Historic sites around the Chesapeake Bay make a big deal about Colonial vineyards around the Chesapeake Bay, but colonists really weren’t all that successful in making “good” wine of the type found in Europe.

Colonialists first tried growing vineyards soon after they landed in the 1660s, but they were small family ventures. In 1772, Maryland Governor Charles Calvert had vines shipped over from France to be planted on 200-300 acres on the east bank of St. Mary’s River. There are two stories about the results and neither of them has a happy ending.
Story One: Due to a mix-up, the vines weren’t unloaded when the boat first stopped at St. Mary’s, and by the time they returned to St. Mary’s river, all the plants were dead; Story Two: the vines were all planted, and then died. In either case, Gov. Calvert gave up on making European quality wine.

Others kept trying and there were reports from the 17th century that wines equal to France’s Burgundy were being made in Maryland. But Burgundy vines were a tough crop to keep growing in Maryland and it didn’t last.
More attempts were made at various times, but mainly winemaking stayed within families or colonies growing muscadine grapes You’ll find reference to it in several of the historic colonial homes around the Chesapeake Bay. But muscadine wine is bitter and needs lots of sugar to be close to what we drink today. In the colonial days, sugar had to import. They often lived with bitter wine.

Virginia did better in making wine. Huguenots landed in Virginia and produced “a noble, strong-bodied claret.” By 1768, Virginians were exporting wine to Britain. But there were many attempts that failed due to the soil and climate. Thomas Jefferson planted 2,000 acres of various European varieties at his Virginia estate in 1773. They all failed.

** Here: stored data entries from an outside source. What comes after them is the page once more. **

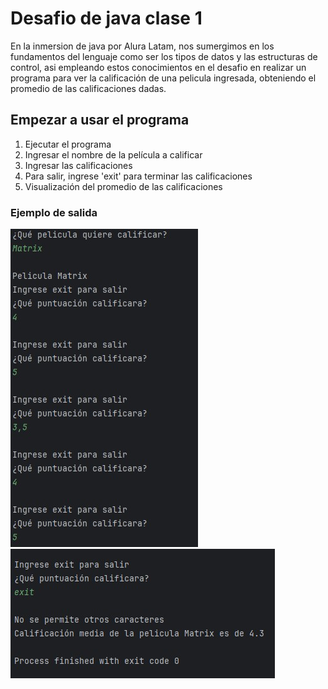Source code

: # Desafio de java clase 1

En la inmersion de java por Alura Latam, nos sumergimos en los fundamentos del lenguaje como ser los tipos de datos y las estructuras de control, asi empleando estos conocimientos en el desafio en realizar un programa para ver la calificación de una pelicula ingresada, obteniendo el promedio de las calificaciones dadas.

## Empezar a usar el programa

1. Ejecutar el programa
2. Ingresar el nombre de la película a calificar
3. Ingresar las calificaciones
4. Para salir, ingrese 'exit' para terminar las calificaciones
5. Visualización del promedio de las calificaciones

### Ejemplo de salida

![Ejemplo de salida 1](Screenshot_1.jpg)<br>
![Ejemplo de salida 2](Screenshot_2.jpg)
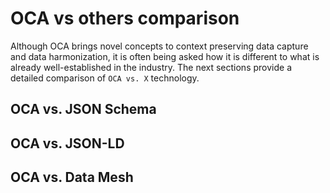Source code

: # OCA vs others comparison

Although OCA brings novel concepts to context preserving data capture and data harmonization, it is often being asked how it is different to what is already well-established in the industry. The next sections provide a detailed comparison of `OCA vs. X` technology.

## OCA vs. JSON Schema

## OCA vs. JSON-LD

## OCA vs. Data Mesh
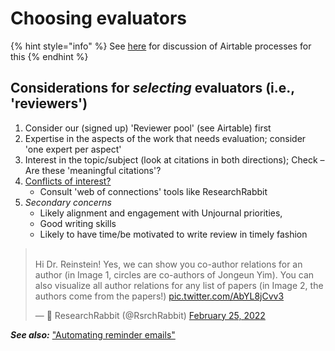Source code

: # Choosing evaluators

{% hint style="info" %}
See [here](https://docs.google.com/document/d/1GdQsfXUjtAsKiYkJ8Z59MZf-ri8\_1ytEU1Tdi8uWaV8/edit#heading=h.ymkhnxb0cfxe) for discussion of Airtable processes for this
{% endhint %}

## Considerations for _selecting_ evaluators (i.e., 'reviewers')

1. Consider our (signed up) 'Reviewer pool' (see Airtable) first
2. Expertise in the aspects of the work that needs evaluation; consider 'one expert per aspect'
3. Interest in the topic/subject (look at citations in both directions); Check – Are these 'meaningful citations'?
4. [Conflicts of interest?](avoiding-coi.md)
   * Consult 'web of connections' tools like ResearchRabbit
5. _Secondary concerns_
   * Likely alignment and engagement with Unjournal priorities,
   * Good writing skills
   * Likely to have time/be motivated to write review in timely fashion

> \
> Hi Dr. Reinstein! Yes, we can show you co-author relations for an author (in Image 1, circles are co-authors of Jongeun Yim). You can also visualize all author relations for any list of papers (in Image 2, the authors come from the papers!) [pic.twitter.com/AbYL8jCvv3](https://t.co/AbYL8jCvv3)
>
> — 🐰 ResearchRabbit (@RsrchRabbit) [February 25, 2022](https://twitter.com/RsrchRabbit/status/1497005389799297026?ref\_src=twsrc%5Etfw)

_**See also:**_ ["Automating reminder emails"](../../../tech-tools-and-resources/other-tech-and-tools/#automating-reminder-response-emails)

Jefferson encouraged Maryland’s John Adlum to experiment with native grapes and Mr. Adlum became the “Father of American Viticulture” based out of Havre de Grace, Maryland. He penned “Memoir on the Cultivation of the Vine in America and the Best Mode of Making Wine.” And while he became an expert on how to grow vineyards, his efforts at drinkable wine weren’t successful.
After that, it was hit and miss.

Then prohibition in 1919 killed off any attempt at commercial winemaking until the 1940s, when Philip Wagner, an editorial page editor at the Baltimore Sun, planted grapes in Riderwood, Maryland, and, in 1945, opened Boordy Winery, Maryland’s first bonded winery. It took him 15 years of experimenting before he came up with a combination of French-American hybrids that grew well in Maryland. He then wrote a book about winemaking which became a classic.
In 1980, Boordy was sold to the Deford family which moved the winery to the current farm in Long Green Valley north of Baltimore. Broody is a major tourist and day-trip destination in the region.

The New York Times wrote in Mr. Wagner’s obituary — He once described winemaking as ”the perfect foil for the nervous and intellectual strains of newspaper work.’’
After that, wineries in Maryland and Virginia were considered quaint day-trip events, a nice afternoon in the country where you sipped wine that always leaned toward the sweet side. Wineries would bring out bands to create a festival atmosphere every weekend and sell by the bottle. That was great for tourism.
Several Chesapeake Bay wineries are now avoiding the tourism label and focusing on wine quality. They aren’t open daily to the public and exist off the news radar. However, they are starting to be noticed by wine specialty publications.